Around this time, two women approached Ms. Beard mid-interview to introduce themselves. They were gun violence prevention activists: Sandy Phillips of Jessi’s Message, whose daughter was killed in the Aurora, Colo., theater shooting in 2012, and Donna Dees-Thomases, the founder of the Million Mom March.
“We’ve been excessively trolled with our work,” said Ms. Phillips, who had spoken at the conference the night before as part of panel called Mothers Against Gun Violence. “The same thing that gets said to you gets said to us.”
“I only came to see your presentation today,” Ms. Dees-Thomases said. “I’ve changed my Twitter name many times, and I have a fake Twitter name, too. I tell the trolls to go over there and bother me.”
Ms. Beard has found herself an inspiration to such women, and at a time when trolling seems more widespread, and at ever-higher levels — all the way to the presidential race.
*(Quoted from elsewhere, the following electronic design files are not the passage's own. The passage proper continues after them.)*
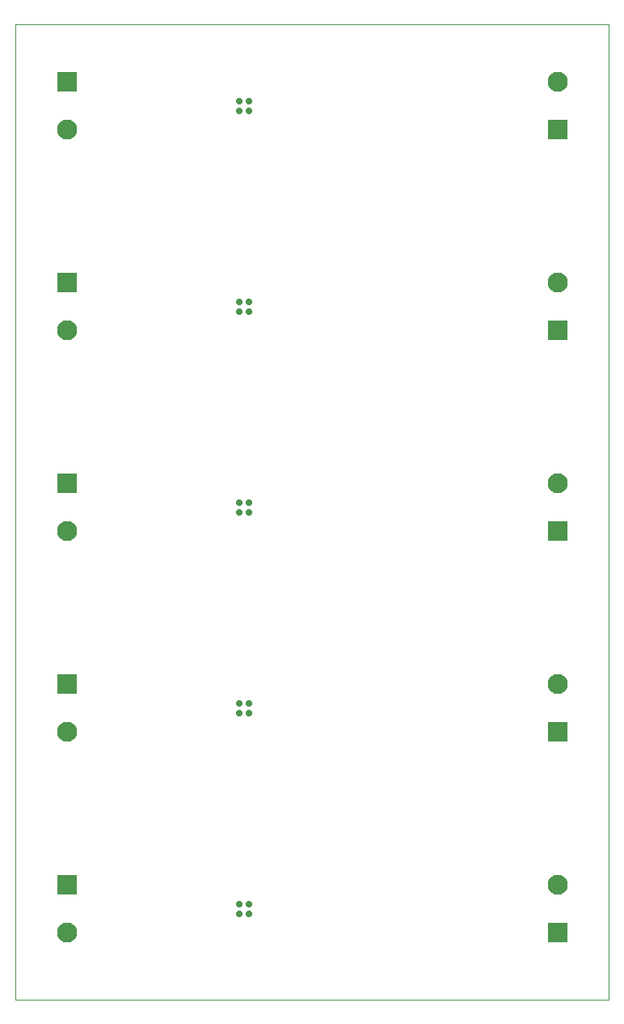
<source format=gbs>
G04 #@! TF.GenerationSoftware,KiCad,Pcbnew,9.0.4*
G04 #@! TF.CreationDate,2025-09-21T01:50:15+05:30*
G04 #@! TF.ProjectId,panel,70616e65-6c2e-46b6-9963-61645f706362,rev?*
G04 #@! TF.SameCoordinates,Original*
G04 #@! TF.FileFunction,Soldermask,Bot*
G04 #@! TF.FilePolarity,Negative*
%FSLAX46Y46*%
G04 Gerber Fmt 4.6, Leading zero omitted, Abs format (unit mm)*
G04 Created by KiCad (PCBNEW 9.0.4) date 2025-09-21 01:50:15*
%MOMM*%
%LPD*%
G01*
G04 APERTURE LIST*
G04 Aperture macros list*
%AMRoundRect*
0 Rectangle with rounded corners*
0 $1 Rounding radius*
0 $2 $3 $4 $5 $6 $7 $8 $9 X,Y pos of 4 corners*
0 Add a 4 corners polygon primitive as box body*
4,1,4,$2,$3,$4,$5,$6,$7,$8,$9,$2,$3,0*
0 Add four circle primitives for the rounded corners*
1,1,$1+$1,$2,$3*
1,1,$1+$1,$4,$5*
1,1,$1+$1,$6,$7*
1,1,$1+$1,$8,$9*
0 Add four rect primitives between the rounded corners*
20,1,$1+$1,$2,$3,$4,$5,0*
20,1,$1+$1,$4,$5,$6,$7,0*
20,1,$1+$1,$6,$7,$8,$9,0*
20,1,$1+$1,$8,$9,$2,$3,0*%
G04 Aperture macros list end*
%ADD10C,0.700000*%
%ADD11C,2.100000*%
%ADD12RoundRect,0.250001X0.799999X-0.799999X0.799999X0.799999X-0.799999X0.799999X-0.799999X-0.799999X0*%
%ADD13RoundRect,0.250001X-0.799999X0.799999X-0.799999X-0.799999X0.799999X-0.799999X0.799999X0.799999X0*%
G04 #@! TA.AperFunction,Profile*
%ADD14C,0.050000*%
G04 #@! TD*
G04 APERTURE END LIST*
D10*
X141512500Y-102362500D03*
X141512500Y-101337500D03*
X140487500Y-102362500D03*
X140487500Y-101337500D03*
D11*
X173817500Y-99300000D03*
D12*
X173817500Y-104300000D03*
D11*
X122432500Y-104300000D03*
D13*
X122432500Y-99300000D03*
D10*
X141512500Y-81362500D03*
X141512500Y-80337500D03*
X140487500Y-81362500D03*
X140487500Y-80337500D03*
D11*
X173817500Y-78300000D03*
D12*
X173817500Y-83300000D03*
D11*
X122432500Y-83300000D03*
D13*
X122432500Y-78300000D03*
D10*
X141512500Y-60362500D03*
X141512500Y-59337500D03*
X140487500Y-60362500D03*
X140487500Y-59337500D03*
D11*
X173817500Y-57300000D03*
D12*
X173817500Y-62300000D03*
D11*
X122432500Y-62300000D03*
D13*
X122432500Y-57300000D03*
D10*
X141512500Y-39362500D03*
X141512500Y-38337500D03*
X140487500Y-39362500D03*
X140487500Y-38337500D03*
D11*
X173817500Y-36300000D03*
D12*
X173817500Y-41300000D03*
D11*
X122432500Y-41300000D03*
D13*
X122432500Y-36300000D03*
D11*
X122432500Y-125300000D03*
D13*
X122432500Y-120300000D03*
D11*
X173817500Y-120300000D03*
D12*
X173817500Y-125300000D03*
D10*
X141512500Y-123362500D03*
X141512500Y-122337500D03*
X140487500Y-123362500D03*
X140487500Y-122337500D03*
D14*
X117000000Y-30300000D02*
X179200000Y-30300000D01*
X179200000Y-132300000D01*
X117000000Y-132300000D01*
X117000000Y-30300000D01*
M02*

</source>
Ms. Brown said this year’s Women in the World Summit came after “such a year of misogyny,” and called out Donald J. Trump in particular. “The injection of pure derogatory comments about women throughout has been so ugly,” she said, “and the fact that he seems to have liberated the voices of others to agree.”
Mr. Trump’s name was aired during in Ms. Beard’s presentation, and she agreed afterward that there are similarities between Mr. Trump’s unfettered commentary and trolling. “You could make a powerful argument that the kind of tropes in Trump’s discourse overlap with the discourse you see in trolling: about women shutting up, about menstruation,” Ms. Beard said.
The issues are serious, and yet her approach remains studied but ever smiling.
“This is exactly what we need more of in American feminism: wry humor,” Ms. Brown said. “The outrage meter is getting out of control.”
“It’s about talking about it,” Ms. Beard said. “It’s not being fazed. It’s about having a laugh about it. A bit of outrage is good, but having your only rhetorical register as outrage is always going to be unsuccessful. You’ve got to vary it. Sometimes, some of the things that sexist men do just deserve to be laughed at.”
She chuckled and issued a directive at any of her more laughable antagonists.
“Go back home to mummy,” she said. “She’ll smack your bottom.”